Dengan waktu yang singkat, Gus Anam berharap ada ghiroh (motivasi) yang timbul pada peserta. Terlebih, Syaikh Dr Mahmud Fathi Hijazi merupakan ahli di bidang Bahasa Arab dan Al Quran. “Kita belajar langsung sama ahlinya. Saya punya gagasan, harus ada diklat lanjutan yang lebih serius,” kata Gus Anam yang alumnus Arab Saudi tersebut.

Gus Anam dengan At Taujieh Al Islamy 2 Andalusia begitu serius terkait Bahasa Arab. Selama satu semester terakhir, Gus Anam bahkan mendatangkan Ustadz Ahmed Mohammaed Abdulmonem yang berasal dari Alexanderia, Mesir sebagai pengajar Bahasa Arab. “Ketika Bahasa Arab kita bagus maka dunia ini ‘mengecil’. hubungan kita dengan ulama Dunia menjadi mudah,” katanya.

Syaikh Dr Mahmud menyatakan, dauroh tadribiyyah bertujuan mendorong guru memiliki pengetahuan dan bisa memecahkan masalah dalam mengajar. Serta memiliki ketrampilan muhadastah (percakapan) dengan Bahasa Arab Fusha. Juga bisa mengaplikasikannya sesuai kaidah lughowiyah, baik lisan, tulisan serta menjadi pribadi kreatif

“Anda harus bangga sebagai guru Bahasa Arab. Karena Bahasa Arab itu Bahasa Al Quran yang dimuliakan. Selama ini, orang-orang Melayu cukup cakap dan cepat menyerap ilmu, terutama belajar Bahasa Arab,” kata Syaikh Mahmud yang sudah keliling Asia tersebut.

Syaikh Mahmud mengatakan sudah ke beberapa Negara di Asia. Seperti Malaysia, Vietnam, Philipina, Singapure. “Tapai, kalau ke Indonesia, saya baru pertama kali dan di At Taujieh Al Islamy Andalusia. Ini atas berkah Syaikh Zuhrul Anam Hisyam dan saya bersyukur,” katanya.

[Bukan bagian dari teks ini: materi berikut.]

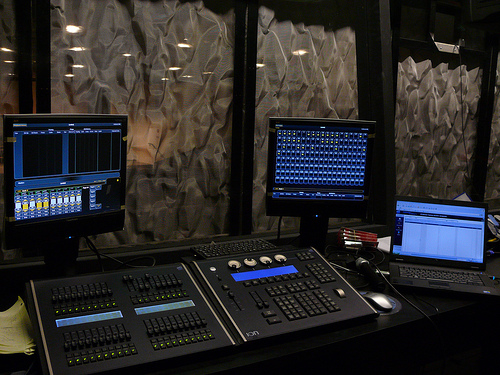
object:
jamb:
[233, 2, 256, 234]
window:
[39, 4, 251, 246]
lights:
[287, 45, 308, 57]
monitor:
[387, 194, 491, 266]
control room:
[7, 8, 495, 368]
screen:
[264, 117, 385, 216]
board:
[21, 260, 235, 372]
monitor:
[0, 113, 127, 262]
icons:
[9, 174, 112, 219]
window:
[386, 30, 486, 236]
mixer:
[31, 236, 374, 371]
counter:
[30, 240, 374, 372]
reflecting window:
[133, 7, 253, 166]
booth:
[2, 114, 499, 373]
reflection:
[178, 42, 190, 48]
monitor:
[33, 261, 243, 370]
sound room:
[2, 2, 495, 373]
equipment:
[14, 242, 391, 372]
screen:
[11, 119, 122, 215]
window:
[253, 10, 368, 236]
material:
[48, 0, 236, 247]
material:
[255, 5, 358, 236]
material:
[391, 47, 481, 227]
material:
[483, 51, 499, 213]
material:
[1, 2, 21, 144]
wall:
[1, 1, 499, 264]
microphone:
[322, 240, 387, 287]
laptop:
[385, 194, 492, 300]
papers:
[3, 296, 29, 354]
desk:
[0, 208, 500, 358]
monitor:
[263, 111, 380, 216]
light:
[174, 38, 194, 50]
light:
[61, 23, 86, 36]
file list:
[401, 217, 484, 259]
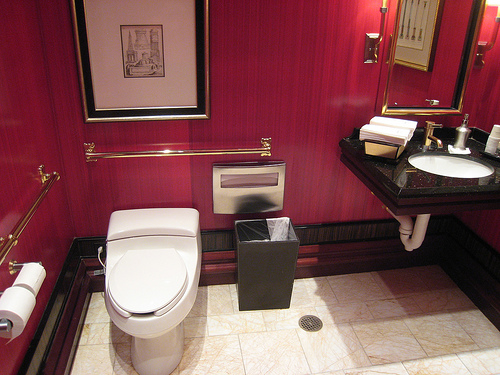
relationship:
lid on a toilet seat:
[83, 224, 203, 304] [102, 268, 182, 375]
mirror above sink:
[374, 1, 485, 119] [409, 151, 494, 178]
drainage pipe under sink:
[381, 202, 433, 251] [404, 141, 465, 249]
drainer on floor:
[299, 312, 324, 331] [70, 260, 494, 372]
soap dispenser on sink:
[472, 149, 494, 224] [349, 131, 462, 280]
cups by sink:
[461, 114, 498, 159] [419, 139, 479, 225]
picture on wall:
[69, 4, 206, 126] [37, 6, 444, 236]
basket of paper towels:
[367, 142, 397, 163] [353, 104, 412, 175]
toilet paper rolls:
[180, 267, 278, 375] [9, 281, 40, 375]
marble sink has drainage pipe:
[335, 122, 498, 215] [381, 202, 433, 251]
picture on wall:
[69, 4, 206, 126] [211, 10, 278, 95]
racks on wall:
[113, 144, 210, 165] [217, 70, 274, 150]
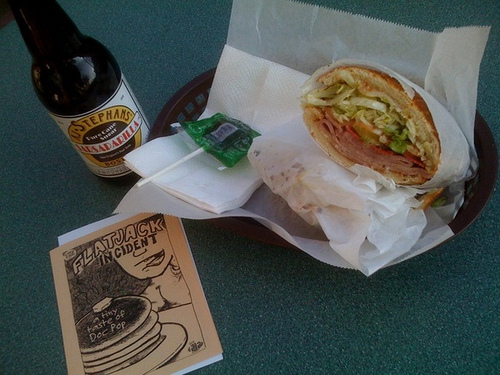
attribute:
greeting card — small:
[49, 213, 223, 373]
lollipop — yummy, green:
[135, 111, 262, 190]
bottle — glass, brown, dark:
[10, 1, 152, 186]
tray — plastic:
[148, 69, 498, 248]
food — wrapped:
[299, 63, 442, 181]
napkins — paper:
[124, 122, 273, 214]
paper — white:
[249, 134, 426, 252]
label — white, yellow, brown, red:
[49, 71, 149, 181]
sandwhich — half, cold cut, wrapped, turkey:
[302, 61, 441, 186]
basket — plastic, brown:
[142, 64, 499, 249]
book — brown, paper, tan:
[48, 212, 222, 373]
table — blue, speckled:
[2, 4, 499, 374]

Ketua Panitia, Uzairul Anam Lc, menyebutkan bahwa dauroh tadribiyyah dikhususkan untuk mempersiapkan pengajar Bahasa Arab yang bukan orang Arab (‘ajam). Pesertanya, berasal dari Banyumas sendiri, Pekalongan, Jepara hingga Purworejo. Mulai dari Ponpes Al Iman Purworejo, Ponpes An Nawari Berjan, Al Fusha Pekalongan, EL Bayan Majenang.

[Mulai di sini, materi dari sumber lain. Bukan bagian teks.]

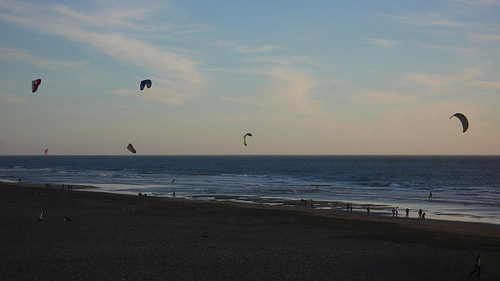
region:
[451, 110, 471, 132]
kite in the air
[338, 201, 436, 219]
people walking on beach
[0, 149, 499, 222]
dark blue ocean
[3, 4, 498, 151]
blue sky with clouds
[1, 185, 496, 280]
brown sandy beach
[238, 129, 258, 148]
silver kite in the sky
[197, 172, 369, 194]
light blue ocean ripples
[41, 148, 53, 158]
kite far in the distance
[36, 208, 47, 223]
person alone on the beach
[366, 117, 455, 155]
light pink area in the sky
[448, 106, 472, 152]
Large kite flying in sky.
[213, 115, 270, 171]
Large kite flying in sky.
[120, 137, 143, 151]
Large kite flying in sky.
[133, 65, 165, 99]
Large kite is flying in sky.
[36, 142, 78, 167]
Large kite is flying in sky.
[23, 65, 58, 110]
Large kite is flying in sky.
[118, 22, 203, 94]
White clouds in sky.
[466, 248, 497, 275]
Person walking on beach.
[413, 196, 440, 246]
People standing near water.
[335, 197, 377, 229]
People standing near water.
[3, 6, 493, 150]
Clouds are in the sky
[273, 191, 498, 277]
People are on the beach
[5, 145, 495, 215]
An ocean is in the background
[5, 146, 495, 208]
Ocean water is blue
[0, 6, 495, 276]
Photo was taken outdoors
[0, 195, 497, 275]
Sand is dark brown in color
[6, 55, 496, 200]
paraglidingers are in the sky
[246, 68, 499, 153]
Clouds have a light pink color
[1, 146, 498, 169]
Horizon where the ocean meets the sky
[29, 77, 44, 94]
triangle shaped kite in sky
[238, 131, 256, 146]
silver curved kite in sky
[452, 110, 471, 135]
boomerang shaped kite in sky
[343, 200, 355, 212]
two people standing together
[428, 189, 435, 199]
person alone in the water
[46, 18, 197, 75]
cloud in the sky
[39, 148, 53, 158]
kite on the horizon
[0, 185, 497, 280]
dark brown sandy beach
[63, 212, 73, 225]
small object on the beach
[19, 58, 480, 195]
Six kites in the sky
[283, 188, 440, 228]
man people standing on the beach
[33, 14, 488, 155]
white wispy clouds in the sky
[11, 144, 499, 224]
blue water coming to shore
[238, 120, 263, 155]
a green kite in the sky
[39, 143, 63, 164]
a red kite in the distance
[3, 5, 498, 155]
a blue sky with white clouds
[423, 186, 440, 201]
one person out in the water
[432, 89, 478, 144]
One kite curved like a backwards c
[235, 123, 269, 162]
One kite looks like a foward c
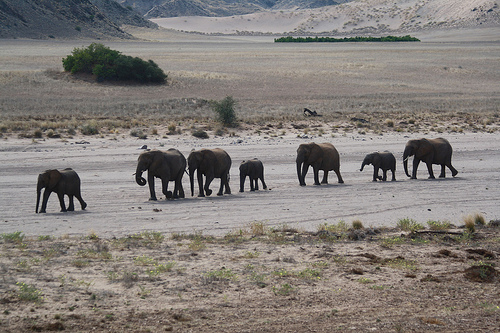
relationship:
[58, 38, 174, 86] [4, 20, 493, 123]
bush are on desert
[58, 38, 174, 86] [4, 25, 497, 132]
bush are on desert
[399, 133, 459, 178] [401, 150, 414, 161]
elephant has tusk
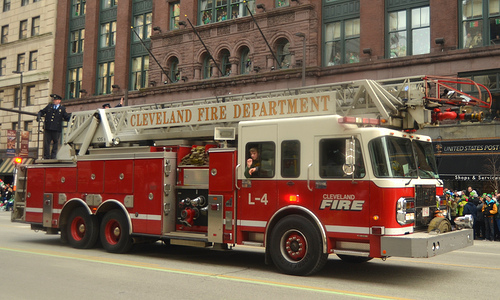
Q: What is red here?
A: Truck.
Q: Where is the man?
A: On the truck.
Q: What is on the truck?
A: A man.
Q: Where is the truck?
A: On the street.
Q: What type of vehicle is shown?
A: A firetruck.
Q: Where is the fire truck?
A: Driving down the street.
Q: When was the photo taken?
A: Daytime.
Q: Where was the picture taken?
A: In a parade.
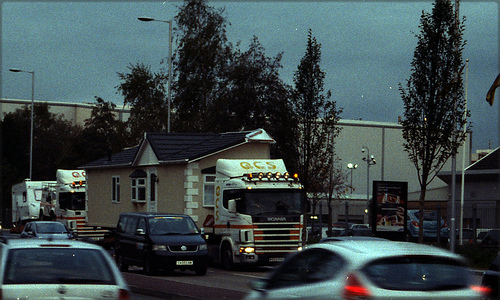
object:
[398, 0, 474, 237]
tree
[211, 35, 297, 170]
tree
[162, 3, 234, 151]
tree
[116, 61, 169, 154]
tree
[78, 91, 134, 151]
tree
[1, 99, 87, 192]
tree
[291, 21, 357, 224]
tree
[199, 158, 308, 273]
semi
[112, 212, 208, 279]
van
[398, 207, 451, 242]
car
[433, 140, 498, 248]
building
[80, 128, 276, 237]
house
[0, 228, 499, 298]
road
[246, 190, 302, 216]
windshield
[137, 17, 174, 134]
lightpole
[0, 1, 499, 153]
sky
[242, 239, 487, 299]
car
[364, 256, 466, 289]
window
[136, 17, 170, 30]
street light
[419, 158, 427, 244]
trunk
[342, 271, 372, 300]
light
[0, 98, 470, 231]
warehouse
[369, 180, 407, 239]
sign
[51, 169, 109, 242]
semi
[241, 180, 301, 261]
front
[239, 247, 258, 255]
headlights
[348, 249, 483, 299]
back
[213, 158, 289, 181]
spoiler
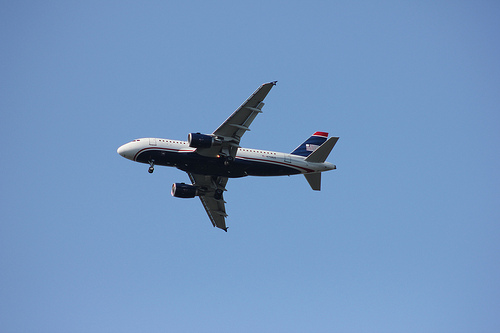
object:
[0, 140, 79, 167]
sky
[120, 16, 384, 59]
blue sky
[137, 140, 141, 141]
windows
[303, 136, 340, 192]
tail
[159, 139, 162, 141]
window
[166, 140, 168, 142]
window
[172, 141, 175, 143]
window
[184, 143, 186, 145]
window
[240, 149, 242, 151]
window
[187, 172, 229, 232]
wing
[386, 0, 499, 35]
sky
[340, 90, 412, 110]
sky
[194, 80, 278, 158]
wing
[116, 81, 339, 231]
jet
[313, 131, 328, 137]
red trim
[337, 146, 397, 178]
no altitude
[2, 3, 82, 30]
sky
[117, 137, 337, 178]
fuselage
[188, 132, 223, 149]
engine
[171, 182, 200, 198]
engine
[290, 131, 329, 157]
tail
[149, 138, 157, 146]
door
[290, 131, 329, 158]
tail fin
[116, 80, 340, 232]
commercial flight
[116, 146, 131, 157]
nose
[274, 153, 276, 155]
windows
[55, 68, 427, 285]
sky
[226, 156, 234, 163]
wheels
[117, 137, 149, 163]
pit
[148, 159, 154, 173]
landing gear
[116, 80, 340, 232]
flight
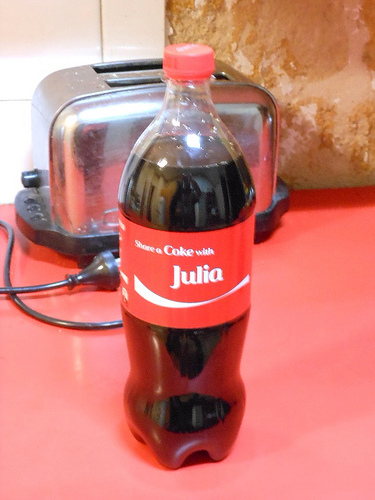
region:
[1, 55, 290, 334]
Toaster sitting on a red counter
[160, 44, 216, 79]
Red lid on Coke bottle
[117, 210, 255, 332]
Red and white label on Coke bottle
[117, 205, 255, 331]
Name on side of Coke bottle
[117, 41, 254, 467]
Coke bottle sitting on red counter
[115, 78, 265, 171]
Drops of Coke inside bottle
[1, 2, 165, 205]
White tiles on wall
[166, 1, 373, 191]
Brown backsplash behind toaster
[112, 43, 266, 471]
Clear plastic bottle sitting on counter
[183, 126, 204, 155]
Light reflection shining off of bottle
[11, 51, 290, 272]
chrome electrical toaster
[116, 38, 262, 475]
soda bottle with personalized label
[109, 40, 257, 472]
coca cola bottle is full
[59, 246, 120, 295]
electrical plug on a toaster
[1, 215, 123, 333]
black toaster cable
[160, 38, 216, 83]
red plastic lid of a soda bottle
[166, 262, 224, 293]
the name Julia printed on a soda bottle label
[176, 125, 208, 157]
light reflected in a soda bottle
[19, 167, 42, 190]
toast setting dial on a toaster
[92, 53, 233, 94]
slots in the top of a toaster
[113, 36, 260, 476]
A bottle of Coke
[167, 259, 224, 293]
The name "Julia" on a bottle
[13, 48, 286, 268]
Silver and black toaster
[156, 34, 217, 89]
A red bottle cap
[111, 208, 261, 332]
Red label on the bottle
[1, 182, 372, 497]
A red colored countertop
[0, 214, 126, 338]
Black plug and wire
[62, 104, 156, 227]
Reflections on the toaster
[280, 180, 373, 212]
Shadow on the counter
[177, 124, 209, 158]
Light glare on the bottle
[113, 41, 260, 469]
Full coke bottle.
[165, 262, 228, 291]
Name Julia on coke bottle.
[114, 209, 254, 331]
Red and white label.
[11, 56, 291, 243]
Stainless steel toaster.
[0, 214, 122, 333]
Cord to a toaster.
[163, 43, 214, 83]
Cap of coke bottle.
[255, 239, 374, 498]
Red table top.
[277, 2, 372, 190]
Rock concrete wall.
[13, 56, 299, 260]
Two slice toaster.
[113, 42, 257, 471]
Red and white personalized Julia Coca Cola bottle.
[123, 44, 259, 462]
Bottle of coke on table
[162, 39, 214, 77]
Red top of bottle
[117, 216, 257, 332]
Red sticker on bottle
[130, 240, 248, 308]
White writing on label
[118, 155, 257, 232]
Dark liquid in a bottle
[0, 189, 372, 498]
Red colored surface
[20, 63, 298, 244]
Silver colored electric box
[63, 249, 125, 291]
Black colored electrical plug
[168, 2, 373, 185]
Brown colored part of wall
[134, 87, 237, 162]
Empty part of a bottle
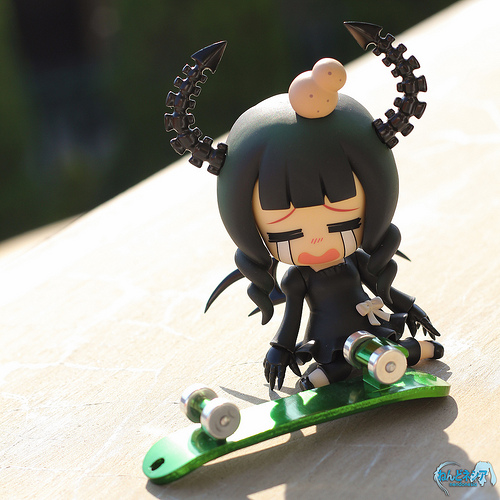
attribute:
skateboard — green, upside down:
[141, 333, 450, 478]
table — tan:
[0, 1, 499, 499]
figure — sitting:
[162, 20, 444, 390]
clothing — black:
[261, 253, 446, 390]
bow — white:
[355, 296, 392, 328]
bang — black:
[258, 145, 355, 208]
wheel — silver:
[371, 344, 406, 382]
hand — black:
[405, 302, 440, 340]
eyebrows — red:
[265, 198, 359, 226]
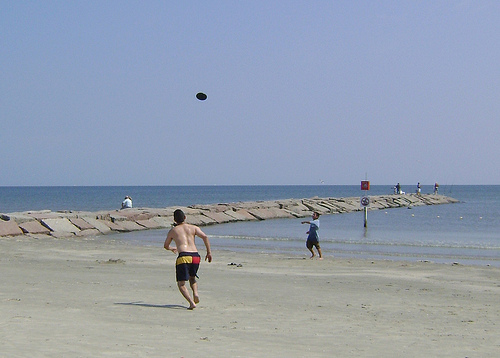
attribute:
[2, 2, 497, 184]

“Kami juga mengundang perwakilan Guru Bahasa Arab dari LP Maarif Banyumas, Pondok Al Huda Jetis, LP Maarif Cilacap, Jepara, Banjarengara,” kata Uzair yang merupakan lulusan Kuwait University Fakultas Adab pada Jurusan Bahasa Arab tersebut.